= ACTION ITEM =
Lines from the one containing "I need the box that holds the sink" through the final line of the records are the only ones to copy, and each must match exactly.

= DATA FOR THIS TASK =

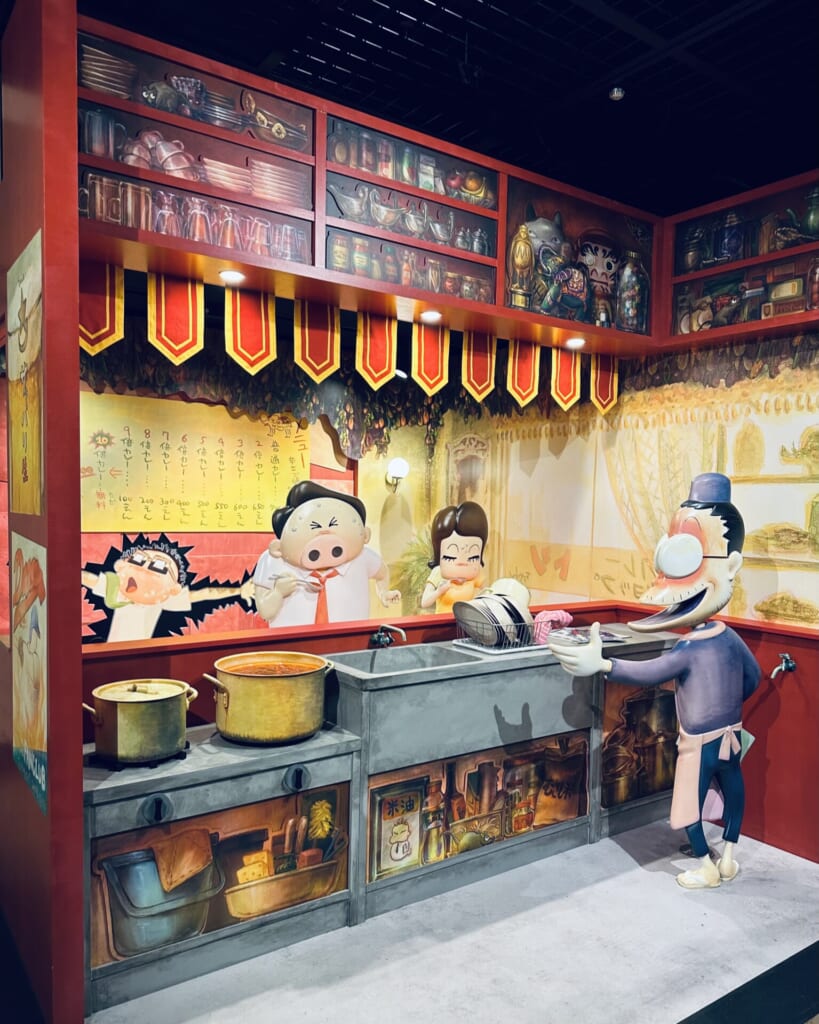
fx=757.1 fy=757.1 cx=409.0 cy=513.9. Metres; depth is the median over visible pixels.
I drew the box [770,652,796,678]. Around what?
tap
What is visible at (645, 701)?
panel
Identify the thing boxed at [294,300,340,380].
pennant
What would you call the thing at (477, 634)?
plate stack
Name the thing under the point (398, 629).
faucet
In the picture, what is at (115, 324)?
pennant
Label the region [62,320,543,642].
back wall
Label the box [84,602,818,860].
half wall
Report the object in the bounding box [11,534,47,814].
poster
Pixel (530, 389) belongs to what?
pennant
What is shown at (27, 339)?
poster
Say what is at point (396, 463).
wall lamp
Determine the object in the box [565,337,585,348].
recessed light
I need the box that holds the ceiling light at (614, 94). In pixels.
[609,86,624,100]
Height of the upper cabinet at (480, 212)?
0.700 m
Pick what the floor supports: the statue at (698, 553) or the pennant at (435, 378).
the statue at (698, 553)
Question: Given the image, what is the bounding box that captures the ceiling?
[82,0,818,216]
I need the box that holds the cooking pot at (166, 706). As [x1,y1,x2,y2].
[83,679,197,766]
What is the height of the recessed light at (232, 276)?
0.014 m
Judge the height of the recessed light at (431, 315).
0.017 m
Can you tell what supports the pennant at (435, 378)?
hanging from the upper cabinet at (480, 212)
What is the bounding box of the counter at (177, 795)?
[82,720,361,1012]
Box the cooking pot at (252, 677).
[205,651,333,745]
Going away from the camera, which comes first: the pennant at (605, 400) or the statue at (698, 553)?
the statue at (698, 553)
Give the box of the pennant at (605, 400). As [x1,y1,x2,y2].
[589,354,618,412]
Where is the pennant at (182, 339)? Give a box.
[147,272,204,363]
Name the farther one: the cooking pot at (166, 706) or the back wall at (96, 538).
the back wall at (96, 538)
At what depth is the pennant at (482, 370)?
3.69 m
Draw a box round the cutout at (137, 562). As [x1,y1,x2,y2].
[79,518,260,644]
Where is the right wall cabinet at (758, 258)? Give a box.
[659,169,818,350]
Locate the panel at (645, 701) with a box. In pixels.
[600,678,679,810]
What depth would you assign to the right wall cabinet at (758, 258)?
3.57 m
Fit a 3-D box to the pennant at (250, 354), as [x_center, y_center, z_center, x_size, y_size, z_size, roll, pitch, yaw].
[-0.632,-0.725,3.010,0.219,0.347,0.026,0,2,-35]
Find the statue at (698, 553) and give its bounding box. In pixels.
[549,472,754,889]
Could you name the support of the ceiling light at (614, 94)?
attached to the ceiling
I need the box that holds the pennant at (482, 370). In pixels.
[461,330,496,400]
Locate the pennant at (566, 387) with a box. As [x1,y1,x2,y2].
[550,347,581,409]
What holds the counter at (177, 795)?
on the floor
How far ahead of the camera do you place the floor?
2.53 m
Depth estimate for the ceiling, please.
3.10 m
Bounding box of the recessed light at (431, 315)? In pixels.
[418,309,442,322]
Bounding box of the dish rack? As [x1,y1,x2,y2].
[451,611,545,654]
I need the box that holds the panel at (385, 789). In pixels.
[367,729,589,885]
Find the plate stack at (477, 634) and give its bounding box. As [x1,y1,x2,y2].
[452,593,528,645]
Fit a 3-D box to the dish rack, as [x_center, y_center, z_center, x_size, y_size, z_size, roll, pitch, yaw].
[0.430,0.512,3.374,0.424,0.146,0.302,0,2,-35]
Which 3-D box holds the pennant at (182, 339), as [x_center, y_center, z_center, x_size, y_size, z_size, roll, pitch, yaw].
[-0.884,-0.732,2.859,0.209,0.348,0.027,0,2,-35]
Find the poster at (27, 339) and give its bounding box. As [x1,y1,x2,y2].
[7,227,43,512]
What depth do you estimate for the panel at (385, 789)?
3.00 m
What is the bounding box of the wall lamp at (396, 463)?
[386,457,408,491]
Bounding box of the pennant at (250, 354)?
[225,286,277,374]
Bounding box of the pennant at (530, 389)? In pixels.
[506,337,541,407]
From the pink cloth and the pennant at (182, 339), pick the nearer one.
the pennant at (182, 339)
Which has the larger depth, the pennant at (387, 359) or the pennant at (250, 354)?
the pennant at (387, 359)
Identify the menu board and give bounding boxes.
[81,393,307,533]
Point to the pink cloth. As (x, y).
(566, 616)
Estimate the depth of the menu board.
4.67 m
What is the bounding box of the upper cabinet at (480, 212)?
[77,12,668,352]
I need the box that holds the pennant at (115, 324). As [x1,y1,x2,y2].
[79,259,125,354]
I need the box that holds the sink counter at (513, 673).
[332,642,605,925]
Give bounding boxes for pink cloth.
[530,609,573,644]
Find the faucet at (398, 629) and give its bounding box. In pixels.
[370,623,406,646]
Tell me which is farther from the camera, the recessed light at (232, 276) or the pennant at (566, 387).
the pennant at (566, 387)
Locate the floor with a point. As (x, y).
(658, 885)
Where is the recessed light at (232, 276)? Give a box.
[218,269,245,284]
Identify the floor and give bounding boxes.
[84,820,818,1023]
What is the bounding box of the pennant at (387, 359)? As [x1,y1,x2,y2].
[355,309,397,389]
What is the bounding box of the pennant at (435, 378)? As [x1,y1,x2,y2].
[411,321,450,395]
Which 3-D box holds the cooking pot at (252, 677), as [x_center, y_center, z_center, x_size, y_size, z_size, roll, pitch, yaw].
[-0.492,0.649,2.707,0.412,0.265,0.352,0,2,-35]
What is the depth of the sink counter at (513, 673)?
2.96 m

= RESPONSE TO THE TASK =
I need the box that holds the sink counter at (513, 673).
[332,642,605,925]
Give bounding boxes for pink cloth.
[530,609,573,644]
Find the faucet at (398, 629) and give its bounding box. In pixels.
[370,623,406,646]
Tell me which is farther from the camera, the recessed light at (232, 276) or the pennant at (566, 387).
the pennant at (566, 387)
Locate the floor with a point. As (x, y).
(658, 885)
Where is the recessed light at (232, 276)? Give a box.
[218,269,245,284]
Identify the floor and give bounding boxes.
[84,820,818,1023]
What is the bounding box of the pennant at (387, 359)? As [x1,y1,x2,y2].
[355,309,397,389]
What is the bounding box of the pennant at (435, 378)? As [x1,y1,x2,y2].
[411,321,450,395]
Which 3-D box holds the cooking pot at (252, 677), as [x_center, y_center, z_center, x_size, y_size, z_size, roll, pitch, yaw].
[-0.492,0.649,2.707,0.412,0.265,0.352,0,2,-35]
What is the depth of the sink counter at (513, 673)?
2.96 m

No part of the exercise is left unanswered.